The Central Conference of American Rabbis opposes the Better Care Reconciliation Act of 2017 as proposed by the majority leadership in the United States Senate Thursday and urges the Senate to reject or substantially alter it so that coverage is made more accessible rather than less. We are pleased to join a wide array of Jewish organizations brought into coalition by our Religious Action Center of Reform Judaism to oppose this assault on American health care.

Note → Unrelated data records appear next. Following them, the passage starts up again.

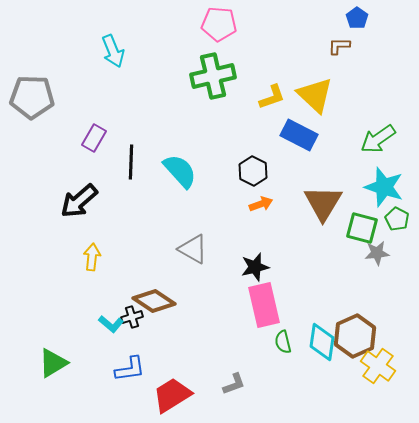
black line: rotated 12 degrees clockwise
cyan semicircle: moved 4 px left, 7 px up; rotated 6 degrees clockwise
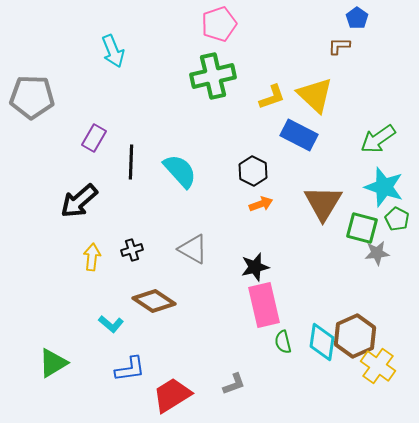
pink pentagon: rotated 24 degrees counterclockwise
black cross: moved 67 px up
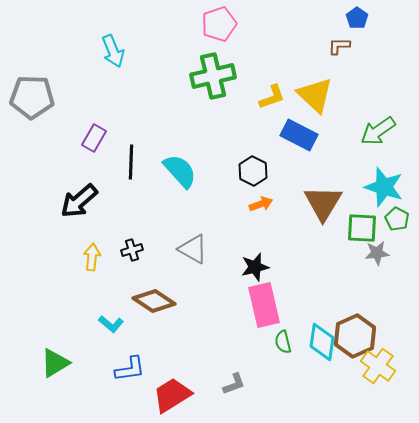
green arrow: moved 8 px up
green square: rotated 12 degrees counterclockwise
green triangle: moved 2 px right
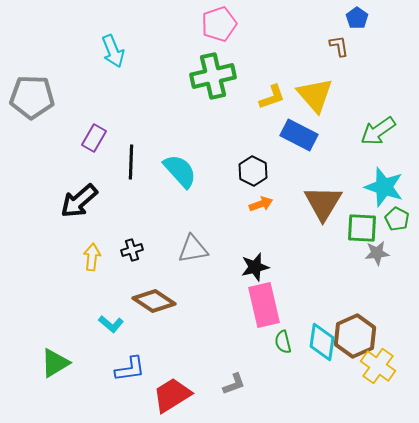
brown L-shape: rotated 80 degrees clockwise
yellow triangle: rotated 6 degrees clockwise
gray triangle: rotated 40 degrees counterclockwise
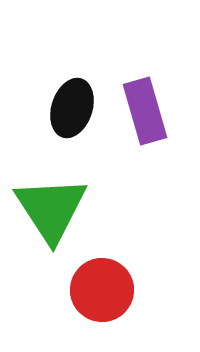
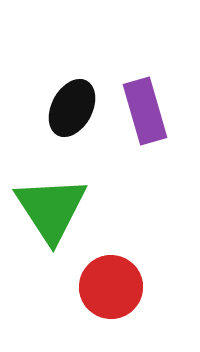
black ellipse: rotated 10 degrees clockwise
red circle: moved 9 px right, 3 px up
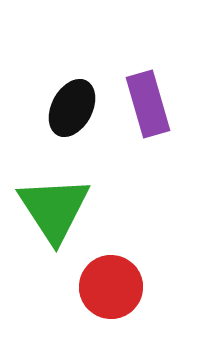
purple rectangle: moved 3 px right, 7 px up
green triangle: moved 3 px right
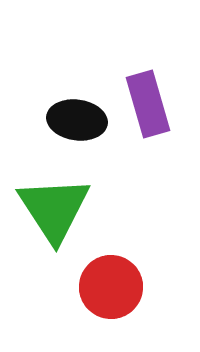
black ellipse: moved 5 px right, 12 px down; rotated 70 degrees clockwise
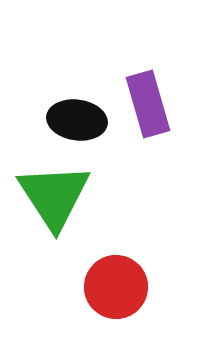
green triangle: moved 13 px up
red circle: moved 5 px right
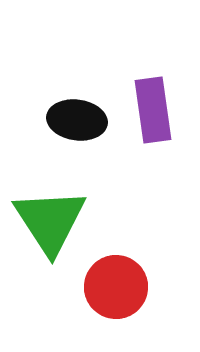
purple rectangle: moved 5 px right, 6 px down; rotated 8 degrees clockwise
green triangle: moved 4 px left, 25 px down
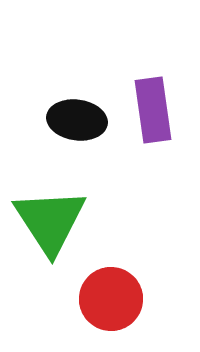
red circle: moved 5 px left, 12 px down
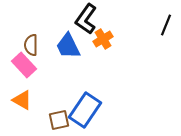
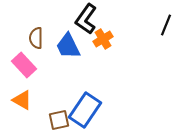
brown semicircle: moved 5 px right, 7 px up
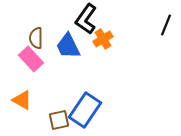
pink rectangle: moved 7 px right, 6 px up
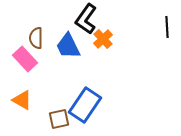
black line: moved 1 px right, 2 px down; rotated 25 degrees counterclockwise
orange cross: rotated 12 degrees counterclockwise
pink rectangle: moved 6 px left
blue rectangle: moved 5 px up
brown square: moved 1 px up
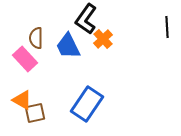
blue rectangle: moved 2 px right, 1 px up
brown square: moved 24 px left, 6 px up
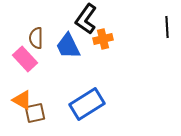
orange cross: rotated 30 degrees clockwise
blue rectangle: rotated 24 degrees clockwise
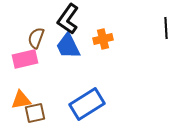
black L-shape: moved 18 px left
black line: moved 1 px left, 1 px down
brown semicircle: rotated 20 degrees clockwise
pink rectangle: rotated 60 degrees counterclockwise
orange triangle: moved 1 px left; rotated 40 degrees counterclockwise
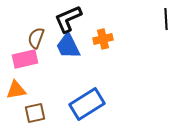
black L-shape: rotated 32 degrees clockwise
black line: moved 9 px up
orange triangle: moved 5 px left, 10 px up
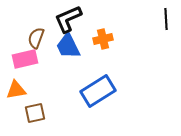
blue rectangle: moved 11 px right, 13 px up
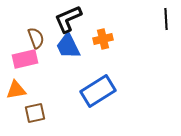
brown semicircle: rotated 140 degrees clockwise
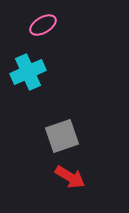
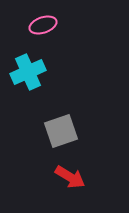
pink ellipse: rotated 12 degrees clockwise
gray square: moved 1 px left, 5 px up
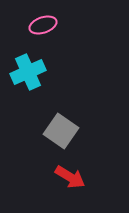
gray square: rotated 36 degrees counterclockwise
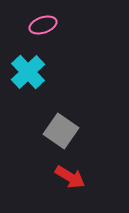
cyan cross: rotated 20 degrees counterclockwise
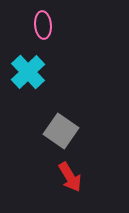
pink ellipse: rotated 76 degrees counterclockwise
red arrow: rotated 28 degrees clockwise
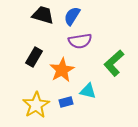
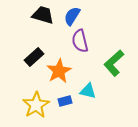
purple semicircle: rotated 85 degrees clockwise
black rectangle: rotated 18 degrees clockwise
orange star: moved 3 px left, 1 px down
blue rectangle: moved 1 px left, 1 px up
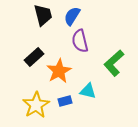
black trapezoid: rotated 60 degrees clockwise
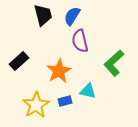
black rectangle: moved 15 px left, 4 px down
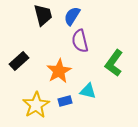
green L-shape: rotated 12 degrees counterclockwise
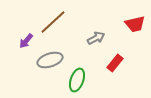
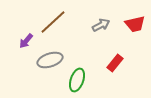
gray arrow: moved 5 px right, 13 px up
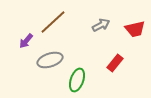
red trapezoid: moved 5 px down
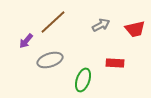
red rectangle: rotated 54 degrees clockwise
green ellipse: moved 6 px right
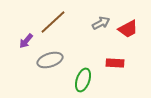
gray arrow: moved 2 px up
red trapezoid: moved 7 px left; rotated 15 degrees counterclockwise
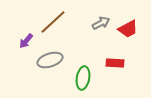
green ellipse: moved 2 px up; rotated 10 degrees counterclockwise
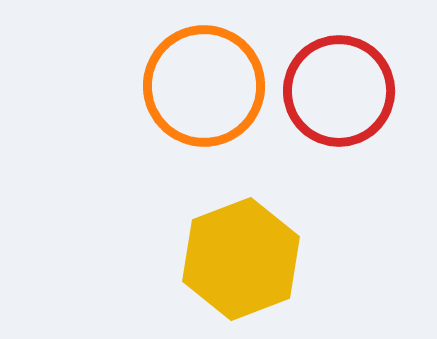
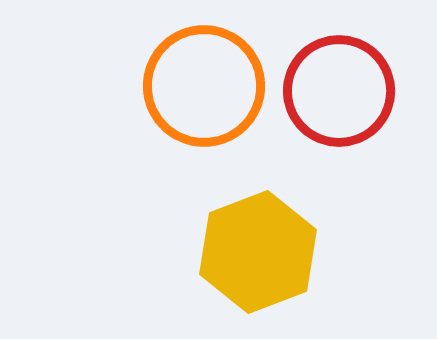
yellow hexagon: moved 17 px right, 7 px up
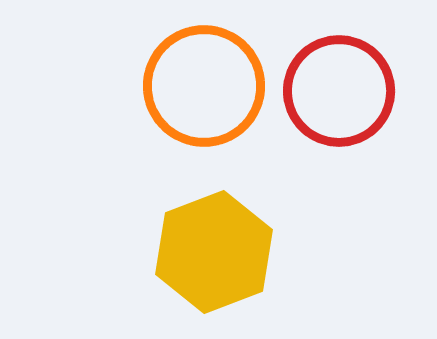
yellow hexagon: moved 44 px left
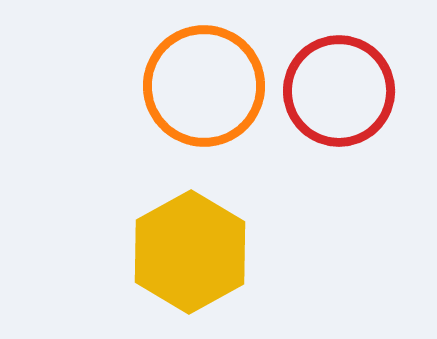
yellow hexagon: moved 24 px left; rotated 8 degrees counterclockwise
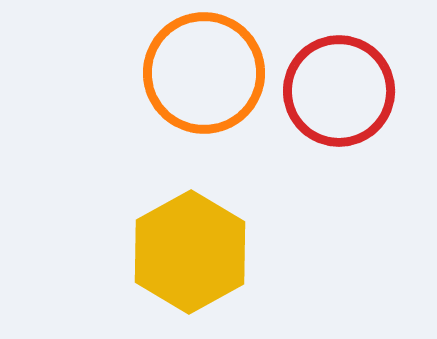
orange circle: moved 13 px up
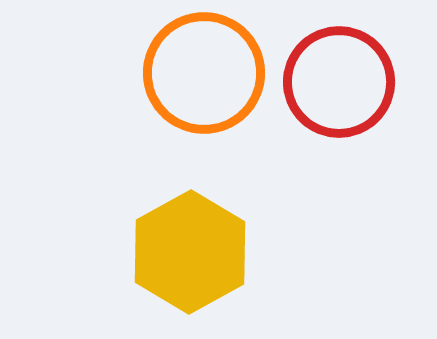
red circle: moved 9 px up
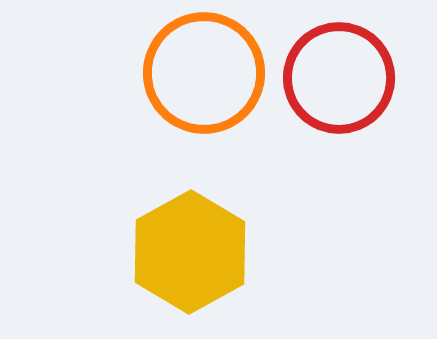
red circle: moved 4 px up
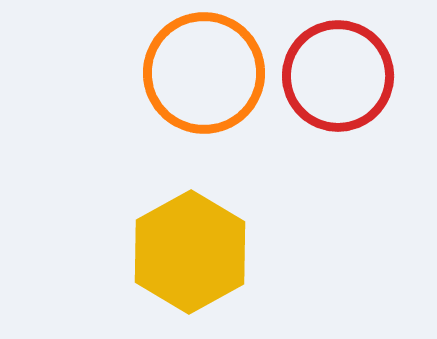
red circle: moved 1 px left, 2 px up
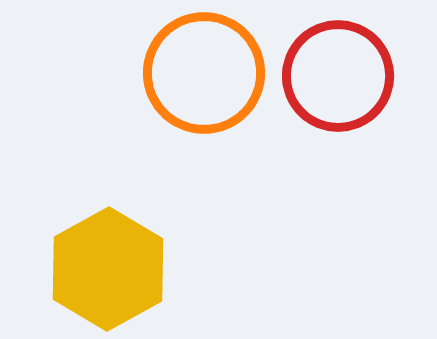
yellow hexagon: moved 82 px left, 17 px down
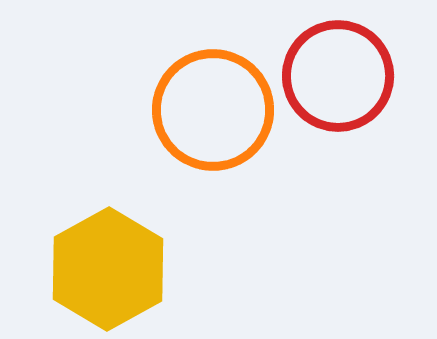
orange circle: moved 9 px right, 37 px down
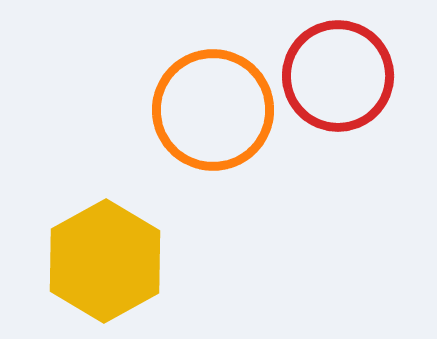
yellow hexagon: moved 3 px left, 8 px up
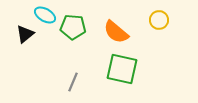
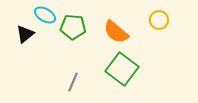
green square: rotated 24 degrees clockwise
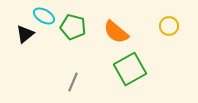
cyan ellipse: moved 1 px left, 1 px down
yellow circle: moved 10 px right, 6 px down
green pentagon: rotated 10 degrees clockwise
green square: moved 8 px right; rotated 24 degrees clockwise
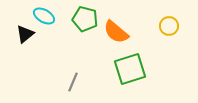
green pentagon: moved 12 px right, 8 px up
green square: rotated 12 degrees clockwise
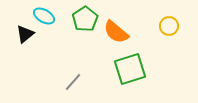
green pentagon: rotated 25 degrees clockwise
gray line: rotated 18 degrees clockwise
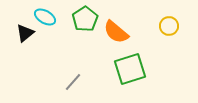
cyan ellipse: moved 1 px right, 1 px down
black triangle: moved 1 px up
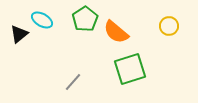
cyan ellipse: moved 3 px left, 3 px down
black triangle: moved 6 px left, 1 px down
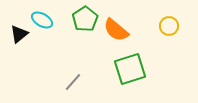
orange semicircle: moved 2 px up
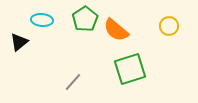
cyan ellipse: rotated 25 degrees counterclockwise
black triangle: moved 8 px down
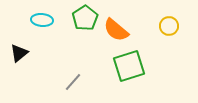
green pentagon: moved 1 px up
black triangle: moved 11 px down
green square: moved 1 px left, 3 px up
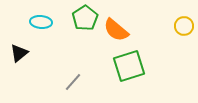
cyan ellipse: moved 1 px left, 2 px down
yellow circle: moved 15 px right
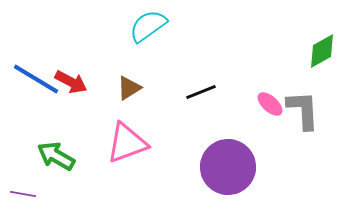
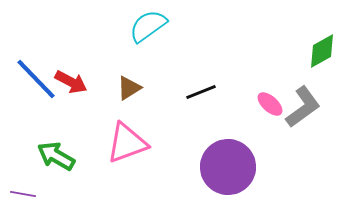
blue line: rotated 15 degrees clockwise
gray L-shape: moved 3 px up; rotated 57 degrees clockwise
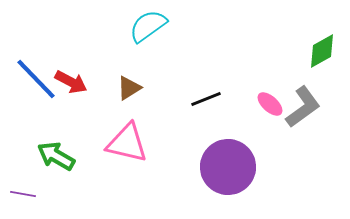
black line: moved 5 px right, 7 px down
pink triangle: rotated 33 degrees clockwise
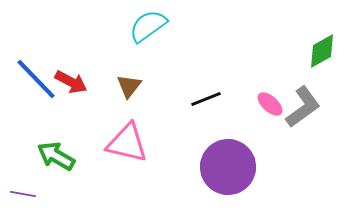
brown triangle: moved 2 px up; rotated 20 degrees counterclockwise
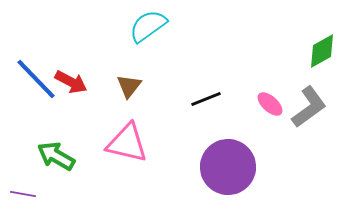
gray L-shape: moved 6 px right
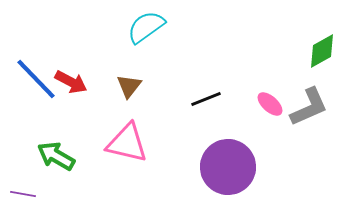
cyan semicircle: moved 2 px left, 1 px down
gray L-shape: rotated 12 degrees clockwise
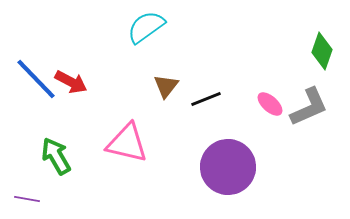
green diamond: rotated 42 degrees counterclockwise
brown triangle: moved 37 px right
green arrow: rotated 30 degrees clockwise
purple line: moved 4 px right, 5 px down
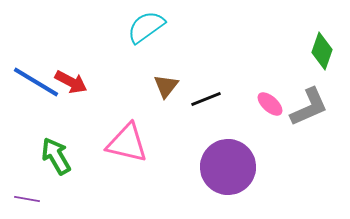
blue line: moved 3 px down; rotated 15 degrees counterclockwise
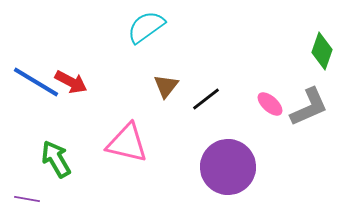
black line: rotated 16 degrees counterclockwise
green arrow: moved 3 px down
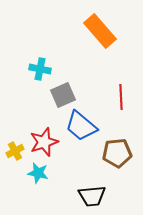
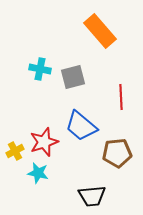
gray square: moved 10 px right, 18 px up; rotated 10 degrees clockwise
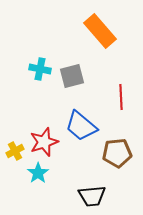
gray square: moved 1 px left, 1 px up
cyan star: rotated 25 degrees clockwise
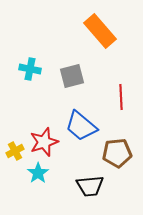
cyan cross: moved 10 px left
black trapezoid: moved 2 px left, 10 px up
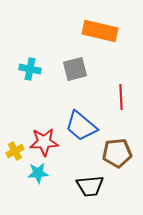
orange rectangle: rotated 36 degrees counterclockwise
gray square: moved 3 px right, 7 px up
red star: rotated 16 degrees clockwise
cyan star: rotated 30 degrees clockwise
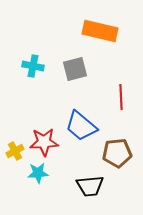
cyan cross: moved 3 px right, 3 px up
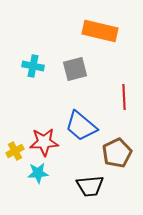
red line: moved 3 px right
brown pentagon: rotated 20 degrees counterclockwise
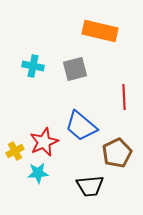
red star: rotated 20 degrees counterclockwise
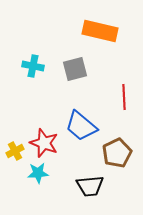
red star: moved 1 px down; rotated 28 degrees counterclockwise
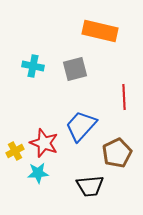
blue trapezoid: rotated 92 degrees clockwise
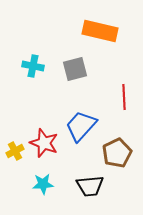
cyan star: moved 5 px right, 11 px down
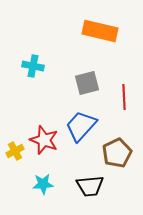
gray square: moved 12 px right, 14 px down
red star: moved 3 px up
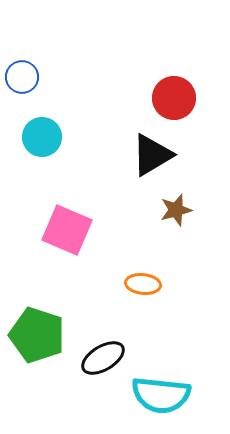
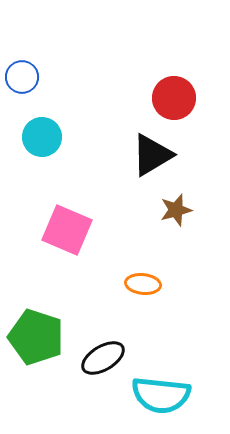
green pentagon: moved 1 px left, 2 px down
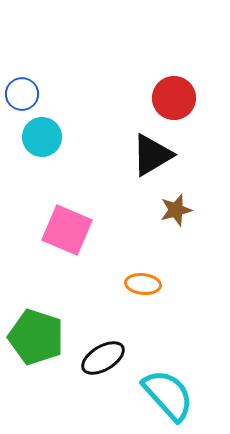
blue circle: moved 17 px down
cyan semicircle: moved 7 px right; rotated 138 degrees counterclockwise
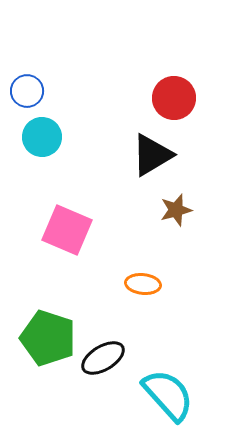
blue circle: moved 5 px right, 3 px up
green pentagon: moved 12 px right, 1 px down
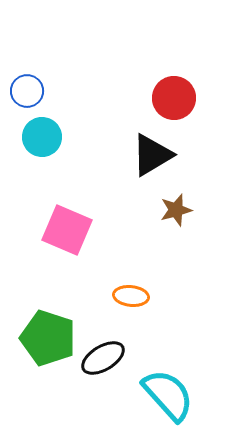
orange ellipse: moved 12 px left, 12 px down
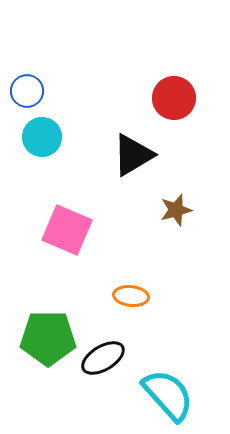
black triangle: moved 19 px left
green pentagon: rotated 18 degrees counterclockwise
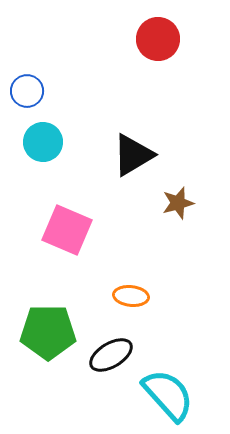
red circle: moved 16 px left, 59 px up
cyan circle: moved 1 px right, 5 px down
brown star: moved 2 px right, 7 px up
green pentagon: moved 6 px up
black ellipse: moved 8 px right, 3 px up
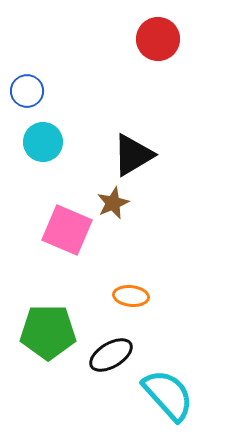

In the words of CCAR Responsum 5770.5, grounded in traditional Jewish legal text, “The responsibility for making sure that medical care is available to all and that physicians are justly compensated for their work rests ultimately with the government, which is entrusted with the maintenance of public health and safety.”

The bill proposed Thursday, like the American Health Care Act approved by the U.S. House of Representatives, would deprive Americans of access to quality care. It would particularly harm low-income Americans who depend on Medicaid, who could be forced to choose between bankruptcy and imperiling their health. This Senate proposal would rob the poor to benefit the wealthy, redirecting Medicaid funds to tax cuts for our nation’s privileged few.

In March, the CCAR Board called for any replacement of the Affordable Care Act to include, among other conditions:

1. Continuation of Medicaid as a public, single-payer health insurance program, with significant standards delineated by the Federal Government, for low-income Americans, as well as those with disabilities or requiring long term care.

2. Expansion of Medicaid to cover all Americans living at or below 138% of the Federal Poverty Level in all 50 states.

3. Mandating parity for women’s health care services, including contraceptive coverage.

4. Guaranteeing equity in coverage for mental health care and treatment of substance abuse disorders.

5. Maintaining laws that require CMS to include all qualified providers, including Planned Parenthood, as authorized providers under Medicare and Medicaid.

The proposal before the Senate violates all of these principles. We urge Senators to reject this proposal, and to work toward a better solution of our nation’s health care challenges.